# The power of rains and streams

How much water flows in a stream in an hour?

The tiny stream next to farm hill has been flowing this year, for the first time since we came here four years ago. Neighbours say this hadn't happened in the ten years before as well.

Today, we asked how much water could actually be flowing through the stream. Considering it's a small stream, the initial estimates varied between 10 to 20 buckets per hour. That's about 200 to 400 liters per hour.

It's a really small stream and it's hardly a foot across at the narrow point where it flows out of a small pool we dug last season. That gave us the idea of putting a bucket in the stream, completely stopping it for a few seconds, and measuring the time and the water.

So we did it. We noticed that the ideal time to stop the stream is for about five seconds. We caught the water for 4.63 seconds.
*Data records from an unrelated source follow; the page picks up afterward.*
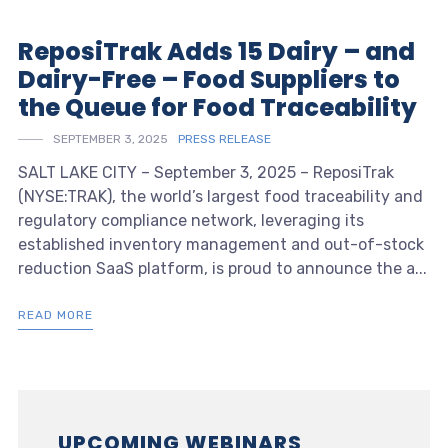
ReposiTrak Adds 15 Dairy – and
Dairy-Free – Food Suppliers to
the Queue for Food Traceability
SEPTEMBER 3, 2025
PRESS RELEASE
SALT LAKE CITY – September 3, 2025 – ReposiTrak
(NYSE:TRAK), the world’s largest food traceability and
regulatory compliance network, leveraging its
established inventory management and out-of-stock
reduction SaaS platform, is proud to announce the a...
READ MORE
UPCOMING WEBINARS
When we measured the water, it turned out to be 7.5 liters.

What does that mean? 7.5 liters in 4.63 seconds is 1.6 liters per second. That's good math, but it didn't mean anything to any of us.

Then we played around with the numbers, asking how much water per minute? Turns out 60 * 1.6 is about 100 liters. So it's about 6000 liters per hour.

And that's about three tanks like the ones we have at farm hill. Usually when we fill all the three tanks, the water lasts for about two days!

So an hour of water in the tiny stream is enough for us for two days. And in a day, it pumps out 1,44,000 liters of water, which is close to double the size of the ten foot deep rain water harvesting tank we have. And the water will last us a month and half!

Needless to say, the kids were blown away. That's the power of rain, surface water and small streams.